As Malaria was walking around thinking to ask for directions to the orphanage, he noticed that a depressing aura similar to his own was walking in his direction from the other side of the street. 'Who could it be? A bad tempered Uchiha or perhaps Danzo-sama himself?'

Spotting the handsome yet ominous looking Orochimaru out on a stroll, Malaria couldn't help but think his chance finally arrived. Blurting out a few words to the passing Mr. Snake, he said; "T-the mitochondria is the powerhouse of the cell!" he stammered.

Orochimaru looked over at the not-so-aburame-mannered Aburame brat with interest. Either that, or he found the statement funny somehow. Malaria, noticing that he managed to catch Orochimarus attention spoke again; "Why do orphans hate mitosis cells? Because they have parents… PLEASE ADOPT ME, I BEG YOU!" He bawled, kneeling on the ground infront of Mr. Snake in an instant.

Somehow that sentence managed to change Orochimaru's expression from a raised eyebrow to a mild stoic shock. Not quite sure how to react to what the kid just spurted out, he deadpanned and walked away as if nothing happened. He had heard about the mischief this ex-Aburame brat has been up to today, but to even dare joke with him – pretty good guts.

After walking a few meters, he couldn't help but overhear the brat mumbling to himself; "Hmpf, and here I thought he was interested in my studies of spreading cells to hundreds and thousands of people undetected… I guess Danzo-sama is the only one who cares for me and my wellbeing..."

Screeching to a halt, Orochimaru couldn't help but stand transfixed like a statue with one leg still in the air. 'Spreading cells – to hundreds of people – undetected?' His slit pupils couldn't help but narrow a few degrees at that idea.
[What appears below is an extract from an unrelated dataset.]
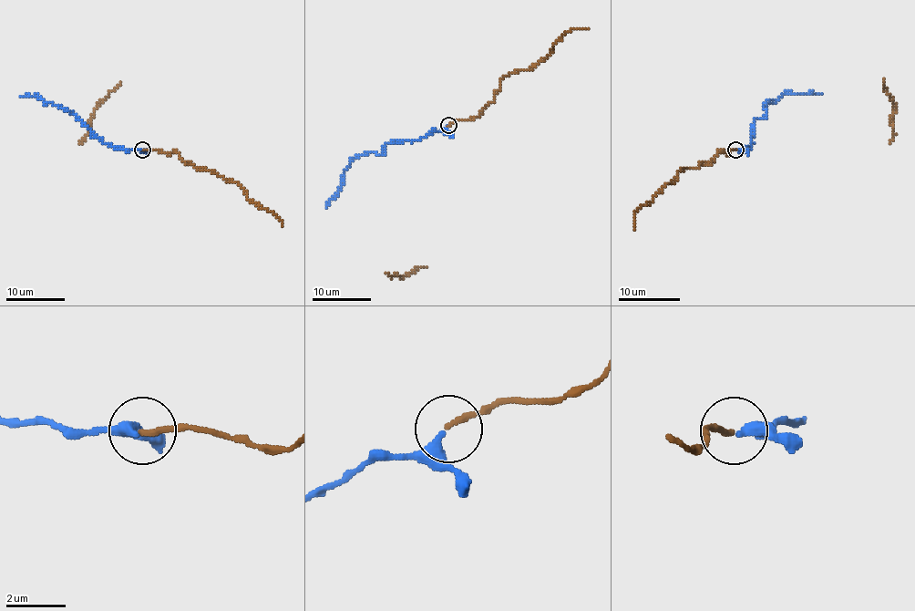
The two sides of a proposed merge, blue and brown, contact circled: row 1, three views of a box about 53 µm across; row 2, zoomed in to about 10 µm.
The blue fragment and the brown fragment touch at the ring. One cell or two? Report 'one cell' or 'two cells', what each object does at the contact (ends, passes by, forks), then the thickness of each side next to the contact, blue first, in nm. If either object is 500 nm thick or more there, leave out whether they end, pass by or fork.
one cell; blue passes by; brown ends; calibres 280 and 200 nm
If he could induce the Hashirama cells into several hundred experiments, at worst the targets would turn into trees on the spot – and if successful, won't he have a Wood-type Bloodline-limit in his hands?

"Youngster, what's your name?" Orochimaru turned around and squatted down to take a closer look at the kneeling Malaria, slithering his tongue over his lips.

'How indecent infront of a child', Malaria thought.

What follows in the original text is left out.